3. Peel and chop one Kiwi fruit. Scoop this into the small bowl and add 100 ml of the salt — detergent mix.

4. Put the bowl containing the mixture into the saucepan of hot water and leave for 15 minutes.

5. After 15 minutes pour the mixture into the coffee filter, and catch the liquid that filters through in the tall glass. You will need about one fifth of a glass.

6. Very carefully drizzle the ice cold meths down the inside of the glass so that it forms a purple layer on top of the green layer. When there is about a fifth of a glass of meths (i.e. two fifths including the green liquid) put the glass on the table and watch what happens.

7. After a few moments you should see a white layer beginning to form at the boundary between the green and the purple layers. If you have done it correctly you will see that the layer is made up of a filament — DNA from Kiwi fruit.

8. Try scooping the DNA out with a loop of thin wire — purple white goo - the molecules of life.
Here's the explanation:
DNA is found in every cell of every living thing, but it is difficult to get it out and disentangle the DNA from the protein inside the cells.

The composition of Kiwi fruit allows the DNA to be extracted without a great deal of effort, but not all things do. By chopping the Kiwi fruit and letting it soak in the detergent and salt the first part of the problem is solved. The detergent strips away the cell membranes that cover the inside of the cell and lets the internal goo escape.
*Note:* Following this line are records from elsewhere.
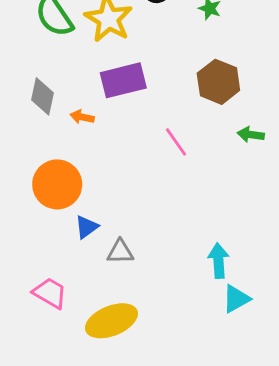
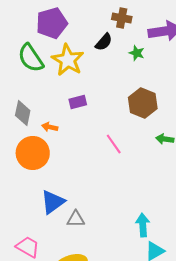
purple rectangle: (123, 80) -> (78, 102), size x0.6
orange circle: (57, 184) -> (33, 153), moved
blue triangle: (87, 227) -> (53, 202), size x1.5

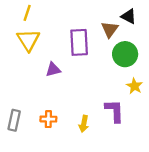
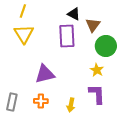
black triangle: (129, 16) -> (74, 14), moved
purple triangle: (53, 70) -> (45, 74), moved, size x1.5
yellow star: (135, 86) -> (97, 70), moved

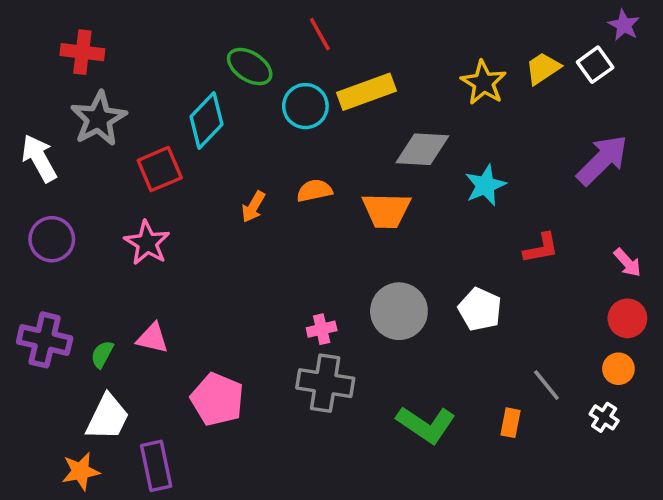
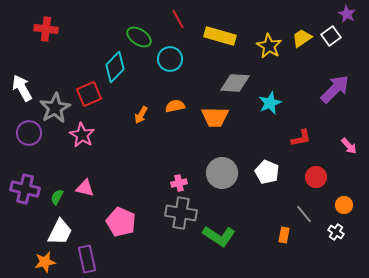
yellow rectangle: (367, 92) -> (220, 36), moved, turned 36
gray star: (99, 119) -> (55, 108), moved
red circle: (627, 318) -> (316, 177), moved
green L-shape: (426, 424) -> (219, 236), moved

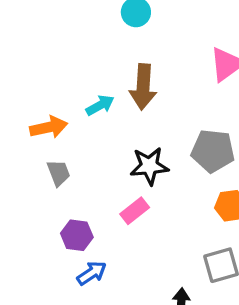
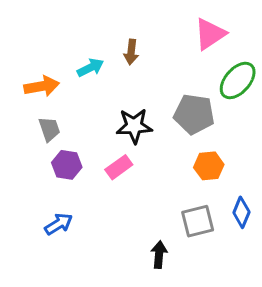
brown arrow: (143, 87) -> (131, 52), size x0.6
purple hexagon: (77, 235) -> (67, 165), moved
blue arrow: (92, 273) -> (59, 224), moved

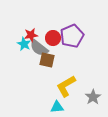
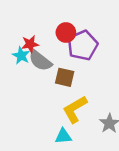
red circle: (53, 38) -> (66, 33), moved
brown square: (47, 60) -> (65, 77), moved

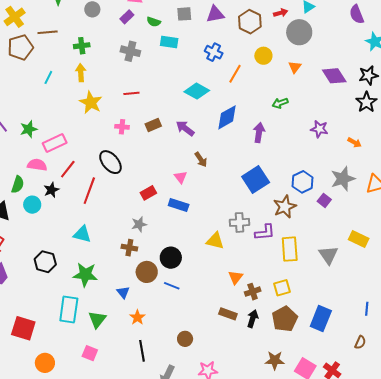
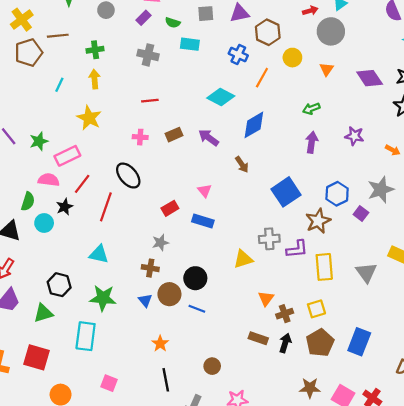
brown hexagon: (250, 22) -> (268, 32), moved
yellow star: (91, 103) -> (89, 118), moved
purple arrow: (259, 133) -> (312, 142), moved
brown arrow: (201, 160) -> (242, 164), moved
yellow triangle: (215, 241) -> (243, 259), turned -30
blue triangle: (123, 292) -> (145, 300), moved
green triangle: (97, 320) -> (43, 313), moved, turned 36

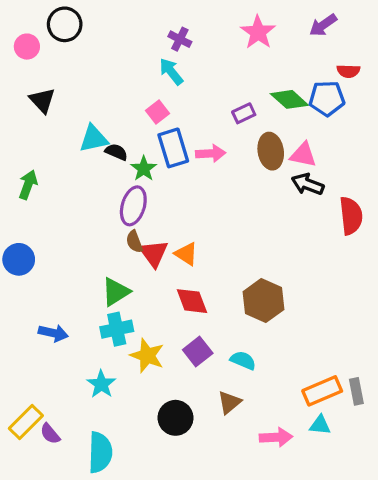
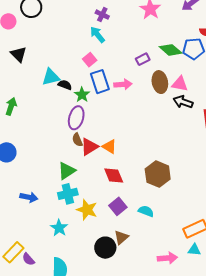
red triangle: (154, 253) -> (89, 147), turned 36
brown triangle: (229, 402) -> (121, 237), moved

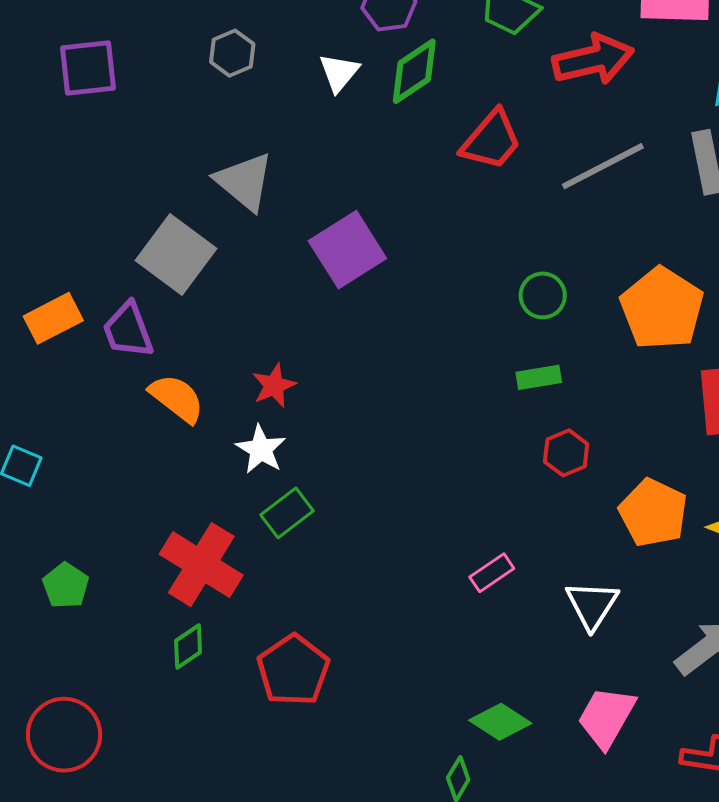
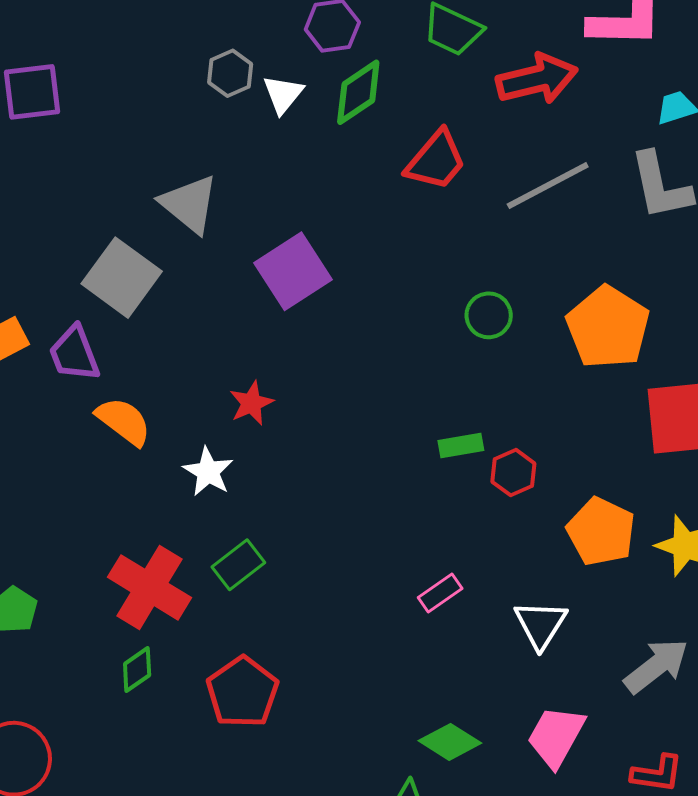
gray hexagon: (232, 53) -> (230, 73), moved
green rectangle: (539, 377) -> (461, 446), moved
red star: (274, 386) -> (251, 403), moved
green rectangle: (287, 513) -> (238, 565), moved

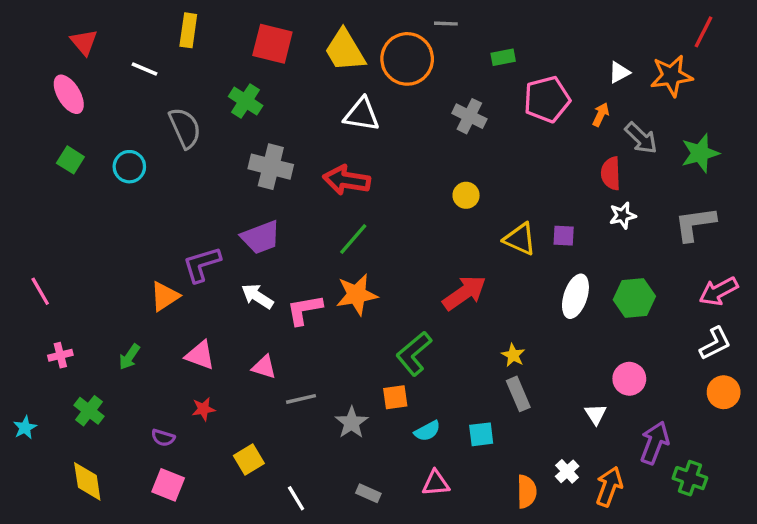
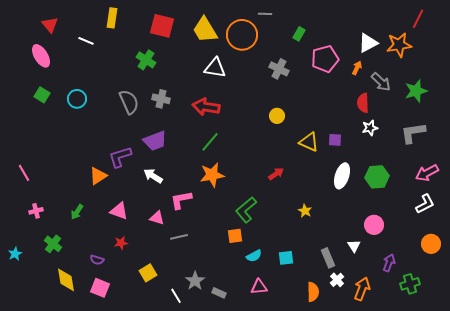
green rectangle: (503, 57) -> (299, 34), turned -48
white triangle: (619, 72) -> (368, 43), size x1.5
gray semicircle: (185, 128) -> (129, 102), moved
gray cross: (271, 167) -> (161, 99), size x0.7
red arrow: (464, 293) -> (276, 174), size x0.6
pink L-shape: (304, 310) -> (181, 200), moved
orange circle: (724, 392) -> (431, 244), moved
gray rectangle: (518, 394) -> (328, 258), moved
gray star: (352, 423) -> (195, 281), moved
purple arrow: (655, 443) -> (389, 263), size x0.7
green cross: (690, 478) -> (410, 284), turned -36
yellow diamond: (87, 481) -> (66, 280), moved

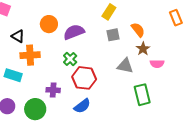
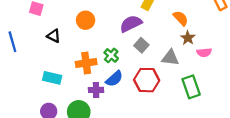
purple semicircle: (74, 32) -> (131, 24), moved
gray square: (113, 35) -> (141, 45), moved, turned -32
orange cross: (30, 55) -> (86, 63), moved
red hexagon: (84, 78) -> (147, 80), moved
blue semicircle: (82, 106) -> (114, 79), moved

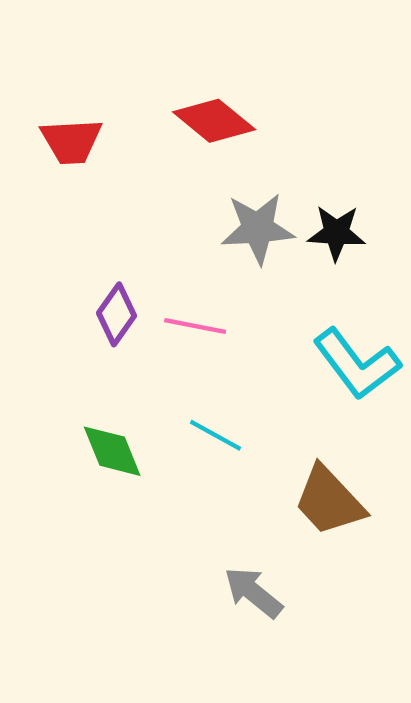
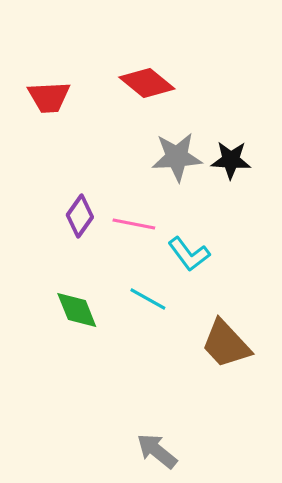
cyan L-shape: (357, 364) -> (189, 254), moved, size x0.7
gray arrow: (253, 592) -> (157, 451), moved

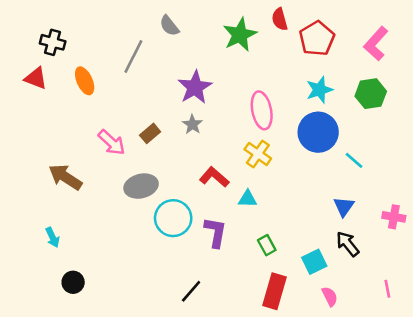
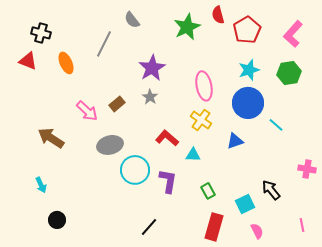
blue triangle: (344, 207) -> (235, 141), moved, turned 36

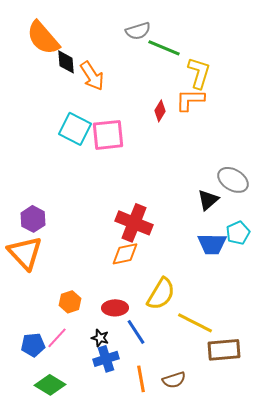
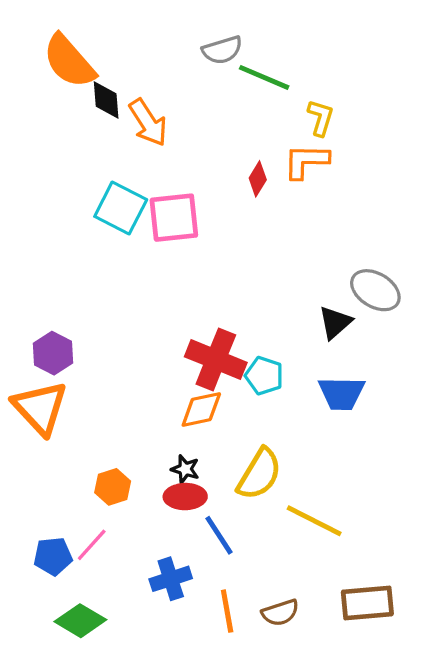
yellow L-shape: (199, 73) -> (321, 118), size x0.7
cyan pentagon: (238, 233) -> (264, 376), moved, turned -30
black star: (100, 338) -> (185, 469), moved
brown rectangle: (224, 350) -> (367, 603), moved

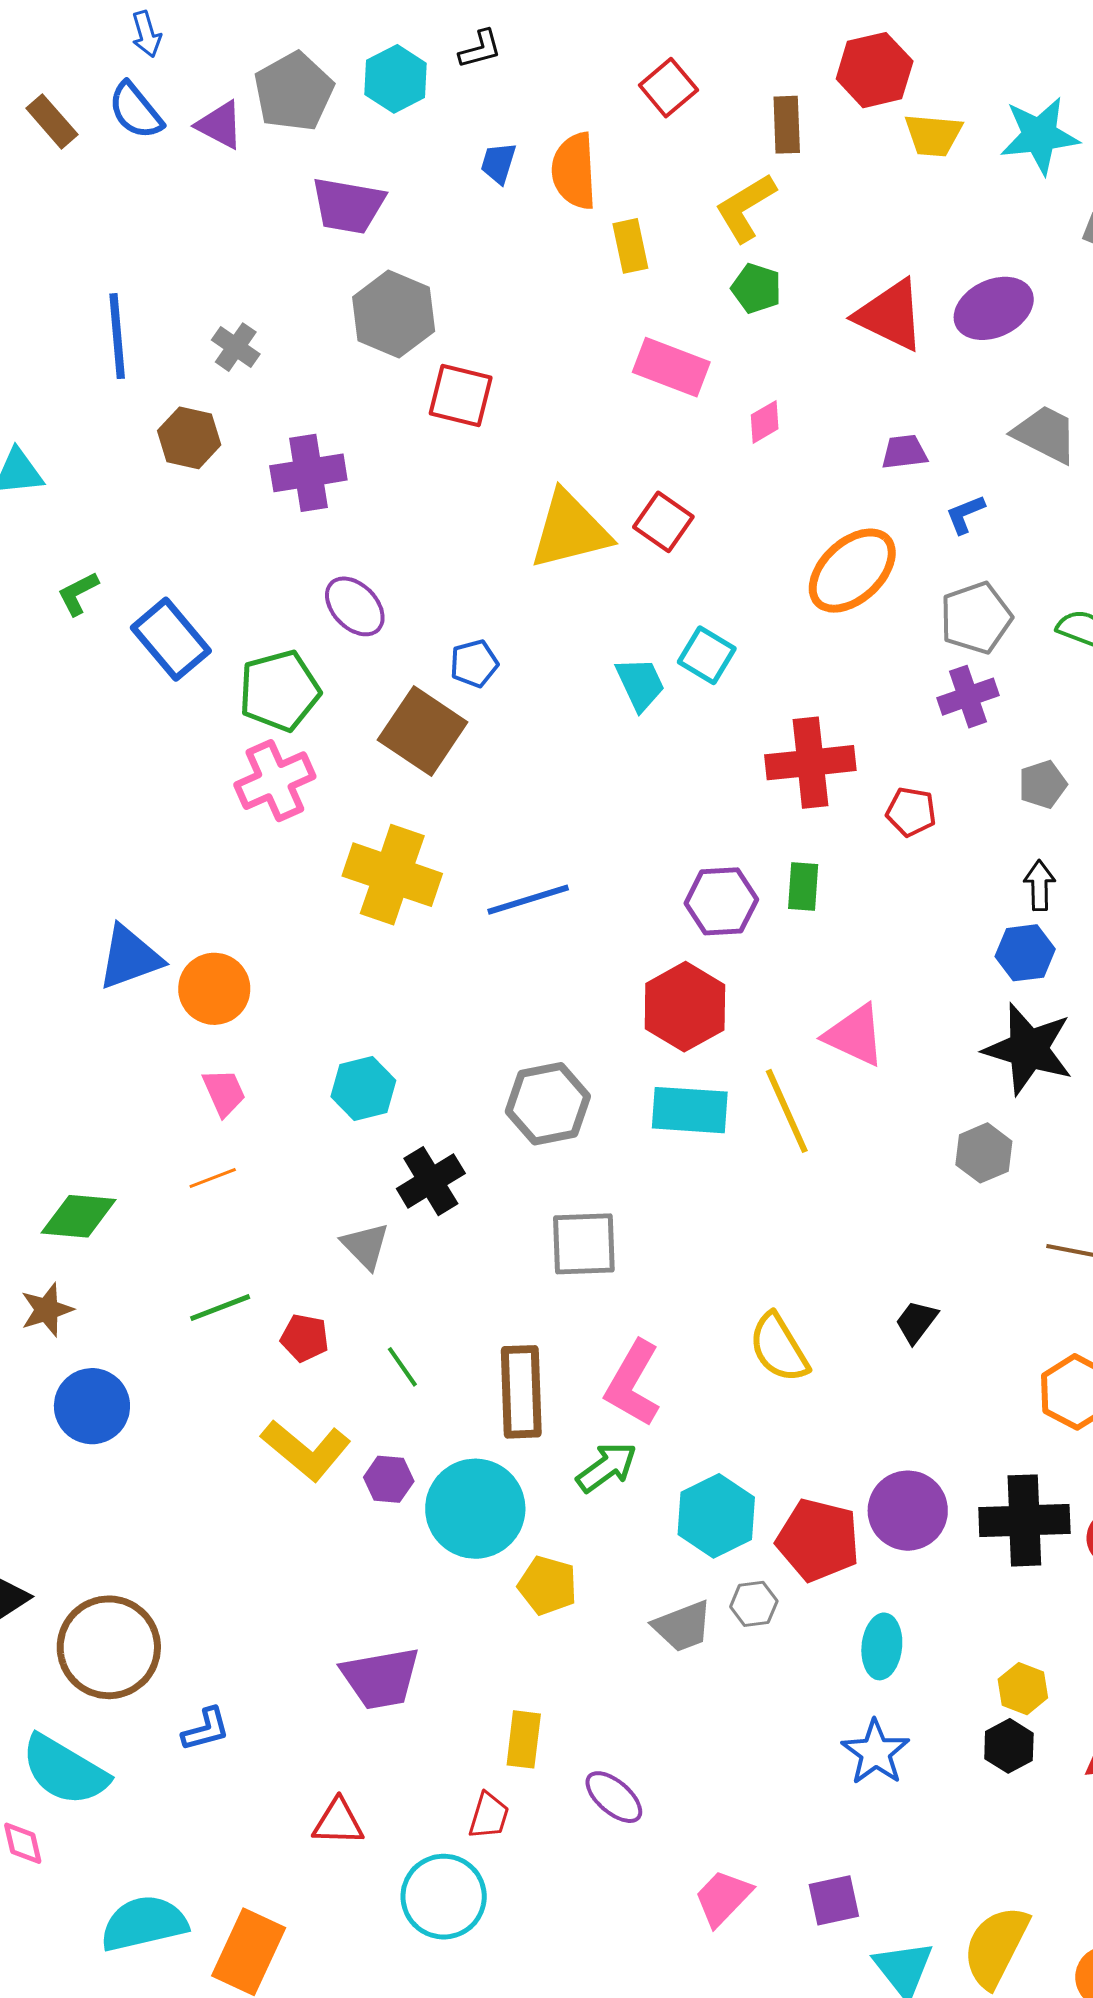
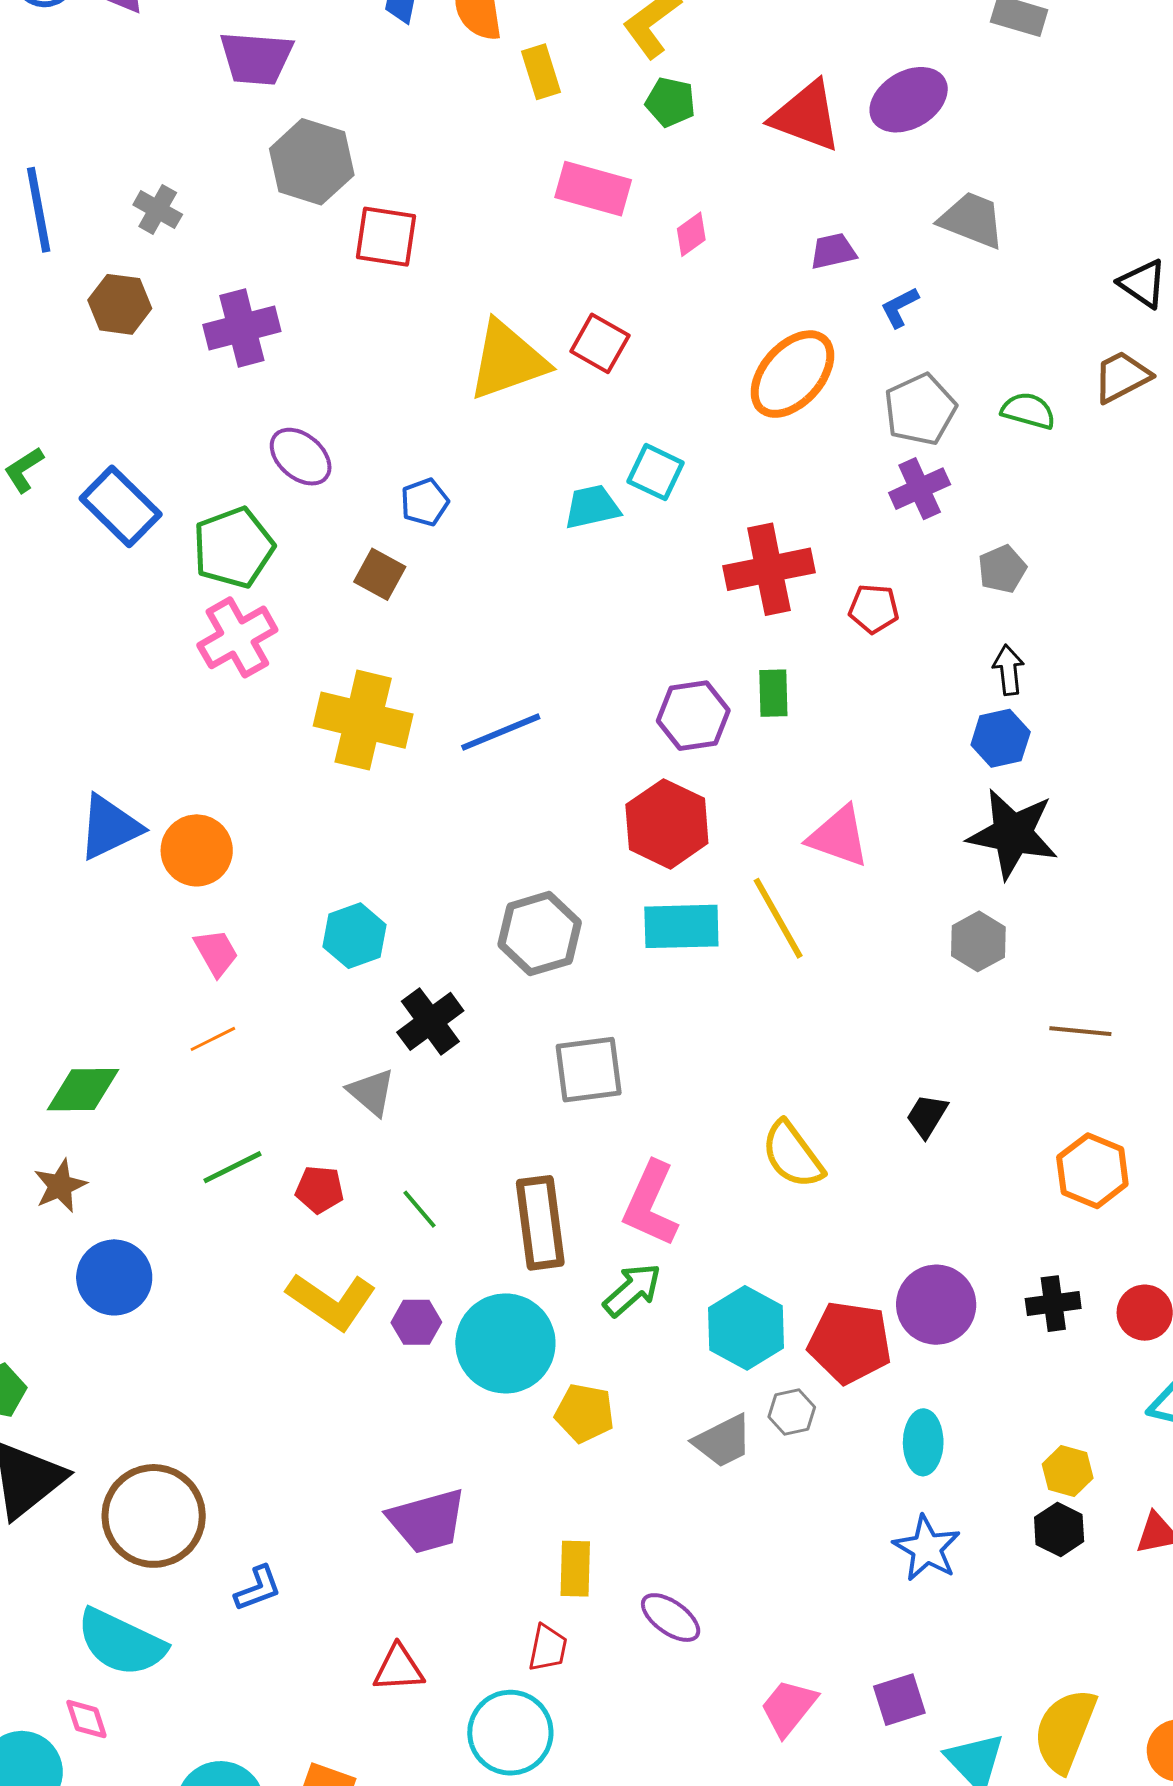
cyan trapezoid: (640, 684) -> (592, 507), turned -72
brown square: (423, 731) -> (380, 574), size x0.6
black cross: (1024, 1520) -> (1053, 1304), size x0.6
The kiwi fruit needs to be chopped fine enough to get the cells broken open, but this should not be overdone or the DNA will be smashed.

The second part of the problem, getting rid of the protein that has stuck to the DNA is all done by the Kiwi fruit. The Kiwi fruit already contains a lot of a special enzyme called a proteinase. Enzymes are like small molecular machines that do many things — the enzymes in washing powder digest fat for example. The proteinase enzyme attacks the proteins clinging to the DNA and breaks them up thereby releasing the DNA. Rosalind Franklin tried oranges, but oranges do not contain enzymes and therefore she failed to make DNA from them. She and Raymond Gosling finished up having a food fight with the residue of their efforts.
A woman after my own heart.
The green layer that is produced in the glass is full of DNA as well as lots of broken up proteins and other things. When the cold meths is poured onto the green layer, the DNA dissolved in the water layer at the bottom of the glass is turned into a solid as the DNA cannot remain in the solution. Little bubbles may form between the two layers and drag the strands of DNA up into the meths — the bubbles may be caused by the temperature difference between the layers, making the air dissolved in the green layer come out of the solution. © BA
Finally, may I echo the sentiment expressed in the website:
We hope that this information has been useful to you.
How could it not be?

1 comment:

Anonymous said...

oh dear. it is such a shame that franklin was never publically commended for her work whilst she was still alive. she deserved to win the nobel prize. she did more work than the other three who won it! especially that watson, foolish lad! the darn youngin'!